Exercise directions » Count the lines in the items below that contain the string "трещин", with case counting. Reply with the number only.

Data under study »
——

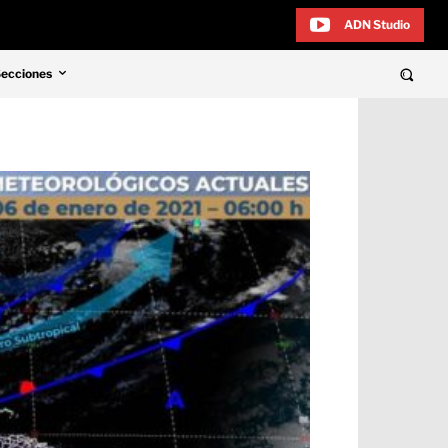
ADN Studio
Secciones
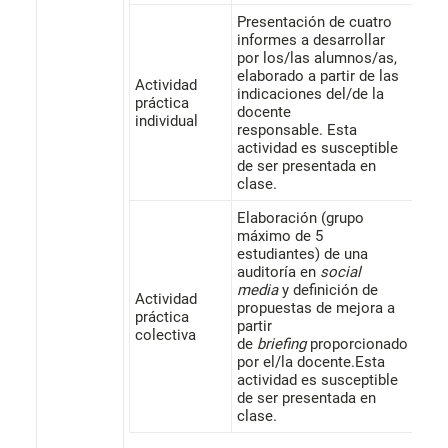
Presentación de cuatro
informes a desarrollar
por los/las alumnos/as,
elaborado a partir de las
Actividad
indicaciones del/de la
práctica
30%
docente
individual
responsable. Esta
actividad es susceptible
de ser presentada en
clase.
Elaboración (grupo
máximo de 5
estudiantes) de una
auditoría en
social
media
y definición de
Actividad
propuestas de mejora a
práctica
30%
partir
colectiva
de
briefing
proporcionado
por el/la docente.Esta
actividad es susceptible
de ser presentada en
clase.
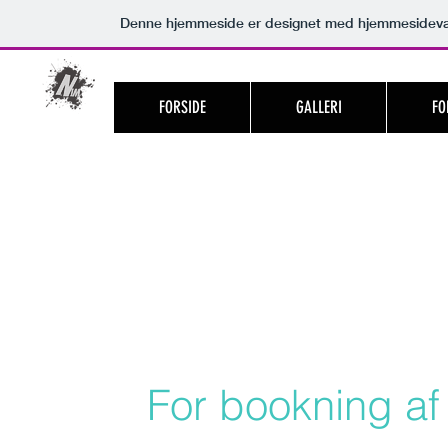
Denne hjemmeside er designet med hjemmesidevæ
FORSIDE
GALLERI
FO
Nim Fo
​​​For bookning a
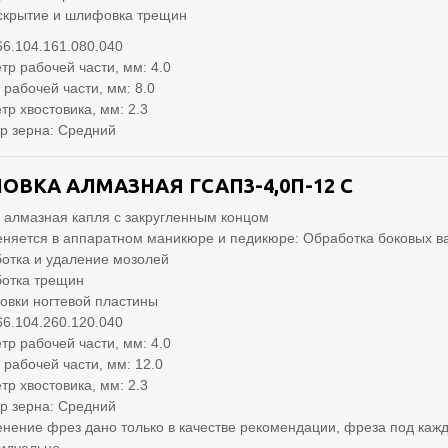
скрытие и шлифовка трещин
66.104.161.080.040
тр рабочей части, мм: 4.0
 рабочей части, мм: 8.0
тр хвостовика, мм: 2.3
р зерна: Средний
ОВКА АЛМАЗНАЯ ГСАП3-4,0П-12 С
 алмазная капля с закругленным концом
няется в аппаратном маникюре и педикюре: Обработка боковых в
отка и удаление мозолей
отка трещин
вки ногтевой пластины
66.104.260.120.040
тр рабочей части, мм: 4.0
 рабочей части, мм: 12.0
тр хвостовика, мм: 2.3
р зерна: Средний
нение фрез дано только в качестве рекомендации, фреза под кажд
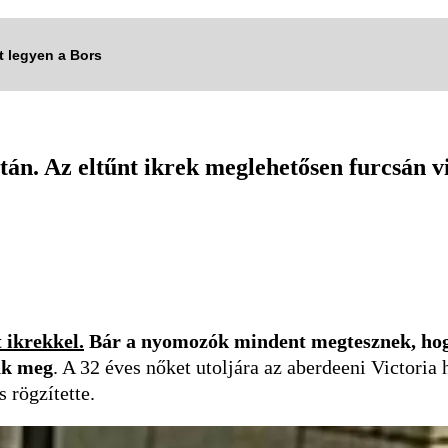
tt legyen a Bors
tán. Az eltűnt ikrek meglehetősen furcsán v
t ikrekkel.
Bár a nyomozók mindent megtesznek, hogy
ák meg
. A 32 éves nőket utoljára az aberdeeni Victoria
s rögzítette.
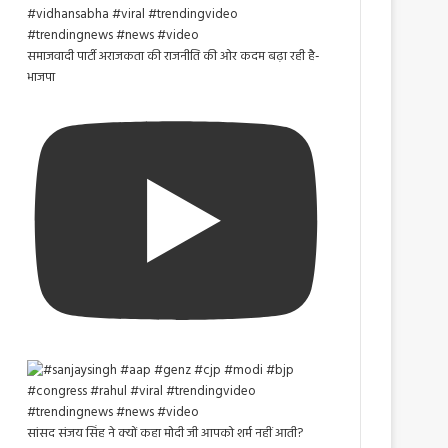
समाजवादी पार्टी अराजकता की राजनीति की ओर कदम बढ़ा रही है-
भाजपा
सांसद संजय सिंह ने क्यों कहा मोदी जी आपको शर्म नहीं आती?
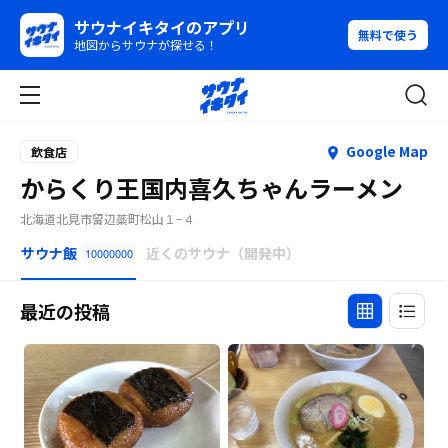
サウナイキタイのアプリ
無料で使う
地図からサウナが探せる！
Google Map
飲食店
からくり王国内喜久ちゃんラーメン
北海道北見市留辺蘂町松山１−４
サウナ飯
近くのサウナ（開発中）
10000000
最近の投稿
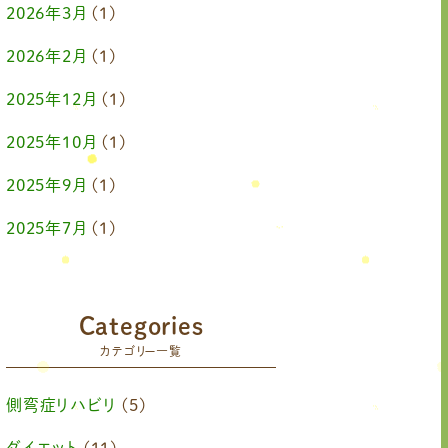
2026年3月
(1)
2026年2月
(1)
2025年12月
(1)
2025年10月
(1)
2025年9月
(1)
2025年7月
(1)
2025年6月
(1)
2025年4月
(1)
Categories
カテゴリー一覧
2025年2月
(1)
2025年1月
(1)
側弯症リハビリ
(5)
2024年11月
(1)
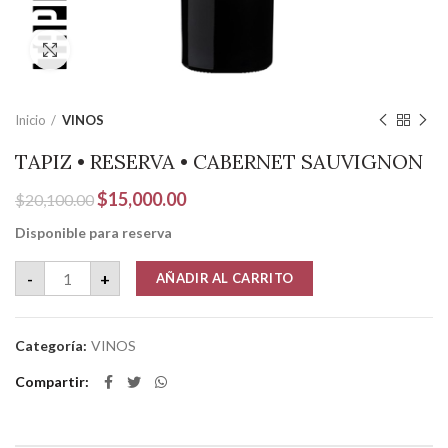
Clic para ampliar
Inicio
VINOS
TAPIZ • RESERVA • CABERNET SAUVIGNON
El
El
$
15,000.00
$
20,100.00
precio
precio
Disponible para reserva
original
actual
era:
es:
TAPIZ • RESERVA • CABERNET SAUVIGNON cantidad
-
+
AÑADIR AL CARRITO
$20,100.00.
$15,000.00.
Categoría:
VINOS
Compartir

——

Response to the task » 2